My friend the computer teacher has worked with a number of PCVs in the past, and understands sustainability, etc. His plan is to write a grant to buy the equipment and pay for the first month of web access, then charge students 5 dalasi($.25, pocket change) per hour to browse outside of class hours. With over 1500 students at the school, it should easily earn enough to pay the monthly internet bill. What still needs to be worked out, is if/how the school should benefit(it’s a slippery slope, you need the principal’s support to make anything work, but I don’t want him to expect any kickback). If all goes well, we may write a grant through Peace Corps that is funded by friends and family back at home. More on that later.
Wow, so speaking of unfocused, that was one long stream of conscious. I guess when I write it out, it sounds like I have a lot going on. But it doesn’t feel that way in the day to day.
Happy holidays.

Manlafi

Well here’s something I’d heard of, but never saw until this morning.

Sometimes, when a woman has had a child die in the past, when she has a new child, it is tradition to try to trick God into thinking that she doesn’t want it, and hopefully God won‘t take it. This can be done by naming it “Manlafi” which translates to “Don’t Want” or “Don’t Like.” Or, the family can bring the baby to the bush or the trash heap and leave it there. They then return to deliberate whether or not they want it, then sometimes leave it again, then in the end they take it home.
This morning I was at the neighbor’s house, attending a naming ceremony.

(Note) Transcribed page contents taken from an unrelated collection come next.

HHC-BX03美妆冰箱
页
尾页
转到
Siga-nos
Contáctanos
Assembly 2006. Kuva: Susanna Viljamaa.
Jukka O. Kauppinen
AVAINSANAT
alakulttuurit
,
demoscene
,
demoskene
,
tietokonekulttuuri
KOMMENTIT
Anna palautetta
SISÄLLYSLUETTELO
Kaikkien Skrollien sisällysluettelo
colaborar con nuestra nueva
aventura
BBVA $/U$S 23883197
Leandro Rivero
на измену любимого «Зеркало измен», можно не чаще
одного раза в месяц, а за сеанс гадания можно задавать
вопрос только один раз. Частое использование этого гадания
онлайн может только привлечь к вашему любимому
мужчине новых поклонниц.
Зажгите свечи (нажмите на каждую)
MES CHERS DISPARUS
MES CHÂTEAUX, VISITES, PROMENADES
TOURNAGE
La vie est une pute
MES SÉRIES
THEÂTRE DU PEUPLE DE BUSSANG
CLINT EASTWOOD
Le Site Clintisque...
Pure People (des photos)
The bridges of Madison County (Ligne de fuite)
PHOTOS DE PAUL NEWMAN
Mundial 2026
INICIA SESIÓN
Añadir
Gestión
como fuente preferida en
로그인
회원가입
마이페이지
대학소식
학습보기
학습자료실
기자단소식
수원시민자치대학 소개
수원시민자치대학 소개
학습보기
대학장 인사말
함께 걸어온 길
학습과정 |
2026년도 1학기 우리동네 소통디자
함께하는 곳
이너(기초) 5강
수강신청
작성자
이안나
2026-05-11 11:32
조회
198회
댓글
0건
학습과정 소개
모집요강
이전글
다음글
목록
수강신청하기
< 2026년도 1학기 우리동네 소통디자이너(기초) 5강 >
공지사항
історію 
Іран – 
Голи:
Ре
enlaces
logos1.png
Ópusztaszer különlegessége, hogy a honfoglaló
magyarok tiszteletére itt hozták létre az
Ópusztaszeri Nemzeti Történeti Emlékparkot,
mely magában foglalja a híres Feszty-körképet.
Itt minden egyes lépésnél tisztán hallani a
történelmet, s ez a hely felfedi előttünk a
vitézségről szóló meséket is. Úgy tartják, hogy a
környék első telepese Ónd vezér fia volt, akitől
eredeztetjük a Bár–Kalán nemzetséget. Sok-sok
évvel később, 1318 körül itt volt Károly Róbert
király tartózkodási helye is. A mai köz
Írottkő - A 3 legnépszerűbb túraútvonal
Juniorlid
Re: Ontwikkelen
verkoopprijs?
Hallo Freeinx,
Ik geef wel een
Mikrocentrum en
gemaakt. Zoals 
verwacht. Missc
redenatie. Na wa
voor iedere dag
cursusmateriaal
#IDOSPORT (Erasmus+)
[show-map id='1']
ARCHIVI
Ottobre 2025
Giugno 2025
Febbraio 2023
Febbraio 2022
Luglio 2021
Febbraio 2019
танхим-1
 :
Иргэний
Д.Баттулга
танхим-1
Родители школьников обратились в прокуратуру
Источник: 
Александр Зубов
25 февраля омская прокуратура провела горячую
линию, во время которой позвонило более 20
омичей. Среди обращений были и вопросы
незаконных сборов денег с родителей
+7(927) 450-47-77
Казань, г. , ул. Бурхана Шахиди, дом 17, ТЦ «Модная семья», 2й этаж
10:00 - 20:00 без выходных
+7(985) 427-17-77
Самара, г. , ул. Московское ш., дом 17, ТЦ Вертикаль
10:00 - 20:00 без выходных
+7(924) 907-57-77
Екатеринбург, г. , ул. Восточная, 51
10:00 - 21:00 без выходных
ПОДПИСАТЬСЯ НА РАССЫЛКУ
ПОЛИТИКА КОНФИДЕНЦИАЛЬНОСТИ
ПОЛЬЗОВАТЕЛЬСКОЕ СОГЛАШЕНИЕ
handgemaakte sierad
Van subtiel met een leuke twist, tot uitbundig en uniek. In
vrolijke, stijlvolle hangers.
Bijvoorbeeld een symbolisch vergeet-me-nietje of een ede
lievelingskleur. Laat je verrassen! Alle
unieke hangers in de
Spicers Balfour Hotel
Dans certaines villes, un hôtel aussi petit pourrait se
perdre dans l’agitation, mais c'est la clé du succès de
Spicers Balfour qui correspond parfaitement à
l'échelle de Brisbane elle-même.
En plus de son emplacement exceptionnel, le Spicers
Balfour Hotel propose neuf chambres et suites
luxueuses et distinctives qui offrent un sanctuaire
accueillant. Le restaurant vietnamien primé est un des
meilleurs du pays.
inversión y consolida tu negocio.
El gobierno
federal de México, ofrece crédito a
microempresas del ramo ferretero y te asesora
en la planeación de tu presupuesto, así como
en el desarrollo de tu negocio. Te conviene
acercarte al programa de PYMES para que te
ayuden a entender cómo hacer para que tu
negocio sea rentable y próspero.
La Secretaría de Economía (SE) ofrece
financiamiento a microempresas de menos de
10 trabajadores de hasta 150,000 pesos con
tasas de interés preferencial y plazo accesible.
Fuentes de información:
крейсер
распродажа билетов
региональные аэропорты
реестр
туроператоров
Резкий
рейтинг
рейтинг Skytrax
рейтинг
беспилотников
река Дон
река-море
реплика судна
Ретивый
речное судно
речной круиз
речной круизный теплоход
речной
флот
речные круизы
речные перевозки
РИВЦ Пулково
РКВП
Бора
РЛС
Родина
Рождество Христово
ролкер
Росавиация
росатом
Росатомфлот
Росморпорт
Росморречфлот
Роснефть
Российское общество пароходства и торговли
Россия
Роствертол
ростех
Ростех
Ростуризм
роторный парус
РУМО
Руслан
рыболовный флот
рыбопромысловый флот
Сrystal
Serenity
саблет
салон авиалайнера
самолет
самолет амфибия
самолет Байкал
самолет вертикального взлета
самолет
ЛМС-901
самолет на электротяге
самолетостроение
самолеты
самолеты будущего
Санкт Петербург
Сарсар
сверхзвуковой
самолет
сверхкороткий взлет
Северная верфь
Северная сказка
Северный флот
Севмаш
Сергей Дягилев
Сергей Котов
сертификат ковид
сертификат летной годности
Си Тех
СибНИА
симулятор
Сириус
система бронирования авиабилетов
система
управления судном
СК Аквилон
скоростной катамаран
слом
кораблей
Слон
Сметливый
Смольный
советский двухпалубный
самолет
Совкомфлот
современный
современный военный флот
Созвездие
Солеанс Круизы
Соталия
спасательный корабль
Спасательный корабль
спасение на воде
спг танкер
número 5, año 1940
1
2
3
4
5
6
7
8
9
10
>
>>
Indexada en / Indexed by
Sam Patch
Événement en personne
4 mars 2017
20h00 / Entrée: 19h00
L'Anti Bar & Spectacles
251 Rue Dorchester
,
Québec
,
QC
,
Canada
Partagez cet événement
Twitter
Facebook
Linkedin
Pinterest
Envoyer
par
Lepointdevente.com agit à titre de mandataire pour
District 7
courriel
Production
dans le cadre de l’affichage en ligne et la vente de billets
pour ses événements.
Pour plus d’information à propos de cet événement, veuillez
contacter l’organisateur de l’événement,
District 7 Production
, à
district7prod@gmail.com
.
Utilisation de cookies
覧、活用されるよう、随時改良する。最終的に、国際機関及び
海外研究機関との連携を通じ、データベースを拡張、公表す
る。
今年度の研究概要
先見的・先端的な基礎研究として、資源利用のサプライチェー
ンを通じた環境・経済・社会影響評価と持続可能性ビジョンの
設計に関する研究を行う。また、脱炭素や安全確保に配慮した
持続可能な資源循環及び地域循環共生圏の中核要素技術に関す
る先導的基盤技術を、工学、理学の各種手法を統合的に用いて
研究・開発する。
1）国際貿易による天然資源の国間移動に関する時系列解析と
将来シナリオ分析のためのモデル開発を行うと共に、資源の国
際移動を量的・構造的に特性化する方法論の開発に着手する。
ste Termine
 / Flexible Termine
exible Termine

They had shaved the baby girl’s head, named her Fatumata, and then we had all eaten porridge. Then, a bunch of older women put the baby in a bucket. She was swaddled and padded with lots of shawls, but she was still in a bucket. Women gathered around and sang and danced to the baby, then an old woman put the bucket on her head and announced that she was going to the market to sell the baby(for how much?, I asked. 100 dalasi. Roughly 4 USD). A crowd of women all went with her. Along the road they would occasionally put the baby bucket down, deliberate whether they wanted to sell it, then they would decide they did, and would continue down the road. I did notice, though this woman had doubtlessly been carrying things on her head her whole life, and could carry whole jugs of water, pans overflowing with cassava, and piles of firewood all with no hands, she kept a hand on the baby bucket on her head at all times. All the while, the people at the party kept assuring me that the baby would be back, they wouldn’t sell it, it was just tradition, etc. In the end, yes indeed, the baby did return.
I also thought this was funny, because when children piss me off, I threaten to sell them all the time. But I usually start with the low price of ten dalasi. You don’t ask too much for a stubborn child.